HMS Whirlwind was one of the first to be rebuilt, and in 1953 she was stripped down to her hull and engines. Her shape was altered by extending the forecastle aft, and a new superstructure was fitted with special lattice-work masts to add new radar and communications antennae to hunt for the Russian subs.
Now a Type 15 anti-submarine frigate, she was numbered F187. Her tonnage was increased to 2300 tons by the changes.
Now forward of the bridge was a twin 40mm Bofors AA-gun turret, and aft was a twin 4in-gun turret. At the stern on each side were two Squid anti-submarine mortars.
By 1974 Whirlwind was obsolete, and the threat from Russian submarines had faded, so the Navy made her a target for more modern craft. Target markers were fitted to bow and stern, and on 29 October, 1974 she was anchored in Cardigan Bay firing range.
On that day she was shot full of holes by ships firing shells without explosive warheads. The next morning, Whirlwind had sunk from sight.
GETTING THERE: Follow the M4 and A40 to Fishguard and on to Goodwick (where the ferry terminal is). Celtic Diving is next to the Ocean Lab and the tourist information centre on the waterfront.
HOW TO FIND IT: GPS co-ordinates are 52 16.791N, 004 40.527W (degrees, minutes and decimals).
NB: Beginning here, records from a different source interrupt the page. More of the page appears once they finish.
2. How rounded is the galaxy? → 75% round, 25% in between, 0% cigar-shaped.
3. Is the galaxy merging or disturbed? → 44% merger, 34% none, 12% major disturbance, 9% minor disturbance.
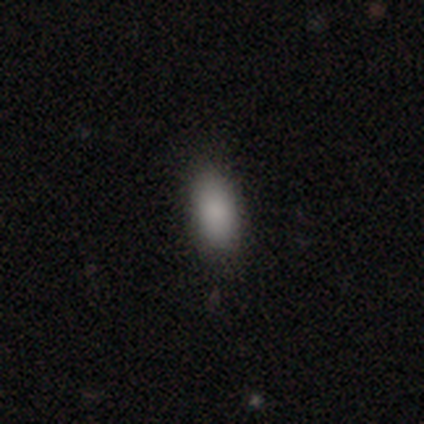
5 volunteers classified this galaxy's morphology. smooth_or_featured: smooth (p=0.80) [alt: star or artifact p=0.20]
how_rounded: in between (p=1.00)
merging: none (p=0.75) [alt: minor disturbance p=0.25]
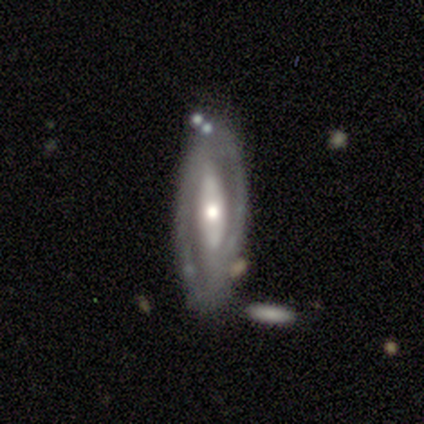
Q: Smooth or featured?
A: featured or disk (87%); runner-up: smooth (13%)
Q: Edge-on disk?
A: no (88%); runner-up: yes (12%)
Q: Bar?
A: strong (48%); runner-up: no (41%)
Q: Spiral arms?
A: yes (72%); runner-up: no (28%)
Q: Spiral winding?
A: medium (48%); runner-up: tight (38%)
Q: Spiral arm count?
A: 2 (76%); runner-up: can't tell (14%)
Q: Bulge size?
A: moderate (66%); runner-up: small (21%)
Q: Merging?
A: none (63%); runner-up: minor disturbance (24%)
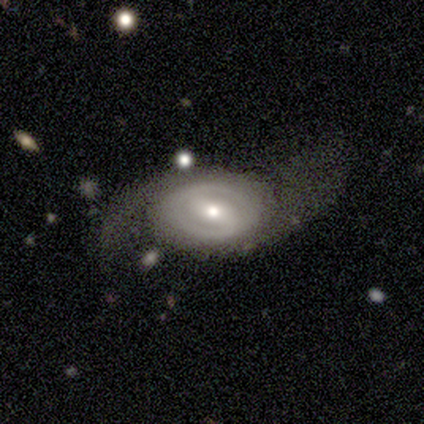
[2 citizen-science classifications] Smooth or featured? featured or disk (100%)
Edge-on disk? no (100%)
Bar? strong (50%, tied with weak)
Spiral arms? yes (100%)
Spiral winding? tight (50%, tied with loose)
Spiral arm count? 2 (100%)
Bulge size? moderate (100%)
Merging? none (50%, tied with major disturbance)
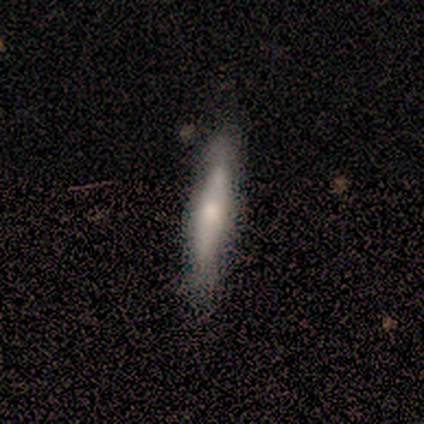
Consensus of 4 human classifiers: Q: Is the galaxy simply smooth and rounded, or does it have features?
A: smooth — 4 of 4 (100%).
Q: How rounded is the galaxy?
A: cigar-shaped — 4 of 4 (100%).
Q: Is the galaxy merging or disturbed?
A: none — 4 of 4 (100%).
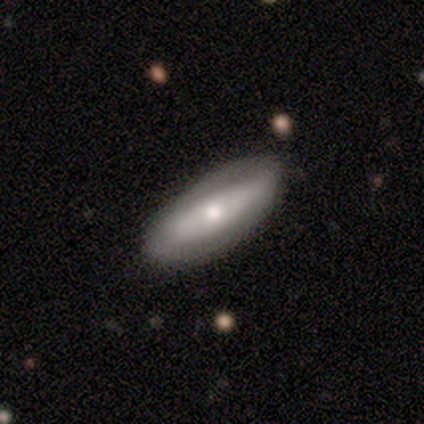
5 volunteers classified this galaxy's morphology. Volunteers were most divided on "smooth or featured": featured or disk: 60%, smooth: 40%, star or artifact: 0%. More confident: edge-on disk — no (100%); merging — none (100%); bar — no (67%); spiral arms — no (67%); bulge size — large (67%).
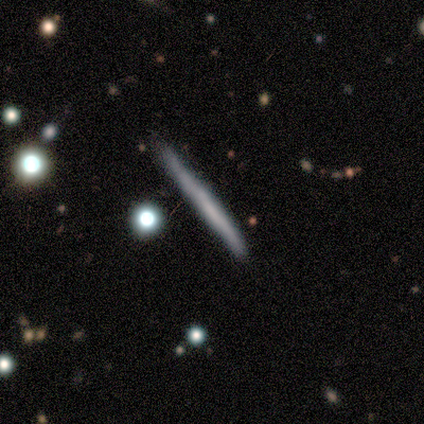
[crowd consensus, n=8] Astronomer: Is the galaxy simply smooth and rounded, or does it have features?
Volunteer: featured or disk — 50% (runner-up: smooth, 38%).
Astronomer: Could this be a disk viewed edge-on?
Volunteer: yes — 100%.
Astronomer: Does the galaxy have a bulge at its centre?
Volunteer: none — 100%.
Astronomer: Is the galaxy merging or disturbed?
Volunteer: none — 43% (runner-up: major disturbance, 29%).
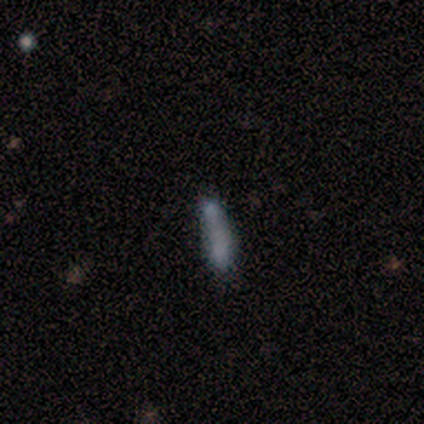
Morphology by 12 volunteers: This is likely a smooth galaxy (67%). How rounded: likely cigar-shaped (62%). Merging: likely merger (60%).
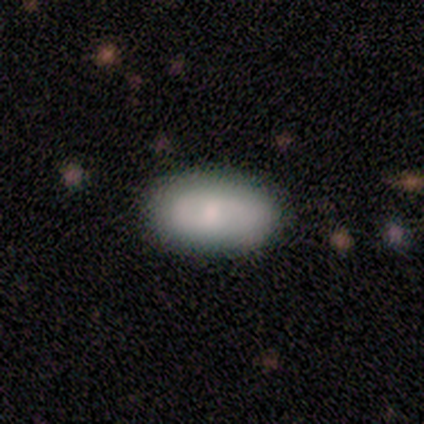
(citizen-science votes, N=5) Smooth or featured: smooth — 80% (featured or disk — 20%)
How rounded: in between — 75% (cigar-shaped — 25%)
Merging: none — 60% (minor disturbance — 40%)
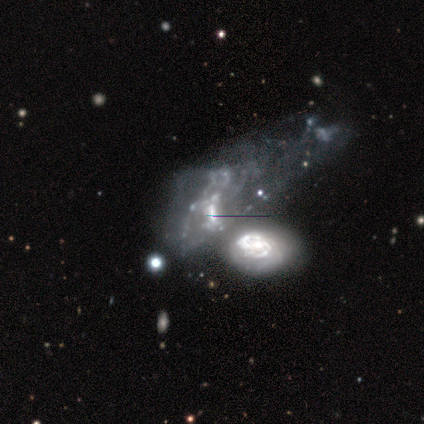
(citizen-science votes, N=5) This is clearly a featured or disk galaxy (80%). It is clearly not viewed edge-on (100%). Bar: possibly weak (50%). Spiral arm pattern: likely yes (75%). Spiral arm count: marginally 1 (33%, tied with 2 and can't tell). Spiral winding: likely loose (67%). Central bulge: possibly small (50%). Merging: likely merger (60%).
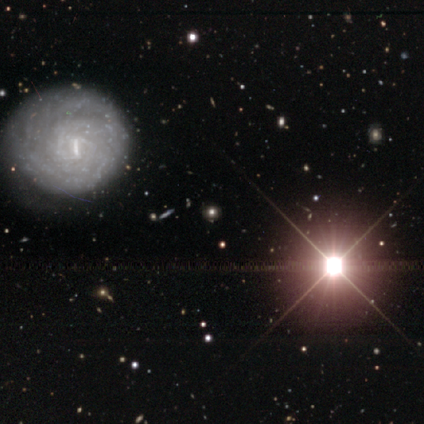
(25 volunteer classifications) Overall: featured or disk (44%; star or artifact 32%). Edge-on disk: no (100%). Bar: weak (36%, tied with no). Spiral arms: yes (64%; no 36%). Spiral arm count: can't tell (71%). Spiral winding: tight (86%). Bulge size: none (45%; large 18%). Merging: none (82%).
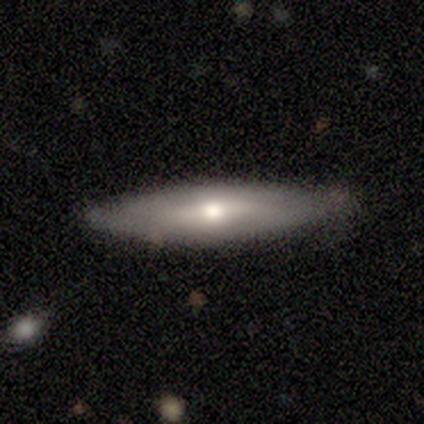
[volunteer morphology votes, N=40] Overall: smooth (50%; featured or disk 48%). How rounded: cigar-shaped (85%). Merging: none (64%).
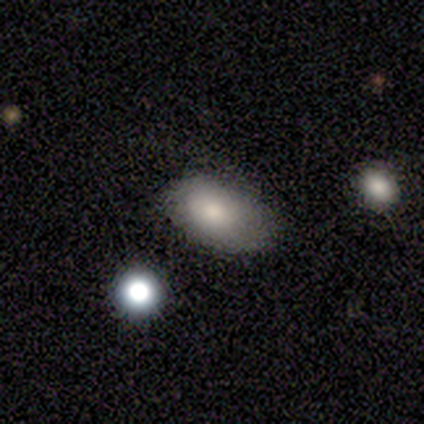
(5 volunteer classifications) smooth-or-featured: smooth: 100% | featured or disk: 0% | star or artifact: 0%
  how-rounded: in between: 100% | round: 0% | cigar-shaped: 0%
  merging: none: 60% | minor disturbance: 20% | major disturbance: 20% | merger: 0%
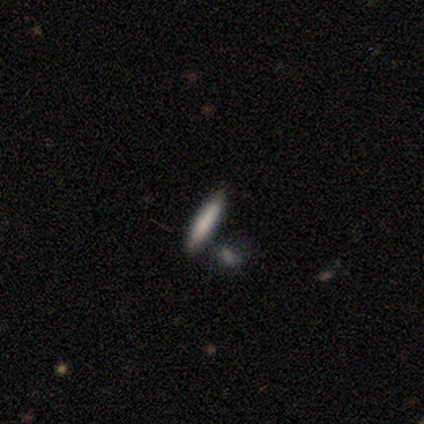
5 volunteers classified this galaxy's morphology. Overall: smooth (60%; star or artifact 40%). How rounded: cigar-shaped (100%). Merging: none (67%; merger 33%).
The wreck lies with bow to the north-west on a generally flat seabed, so shows up well on an echo-sounder.
TIDES: Slack water is essential, and occurs 4 hours and 30 minutes after high- or low-water Milford Haven.
DIVING & AIR: Celtic Diving, 01348 871938. The closest nitrox source is at Old Mill Diving Services near Milford Haven, 01646 690190.
ACCOMMODATION: Bunk rooms at Celtic Diving for up to 20 divers.
QUALIFICATIONS: On a high-water slack, just into the qualification requirements of BSAC Dive Leader or PADI Advanced Open Water with Deep speciality. It’s just within a BSAC Sports Diver’s 35m limit on low water. A good depth for taking advantage of nitrox.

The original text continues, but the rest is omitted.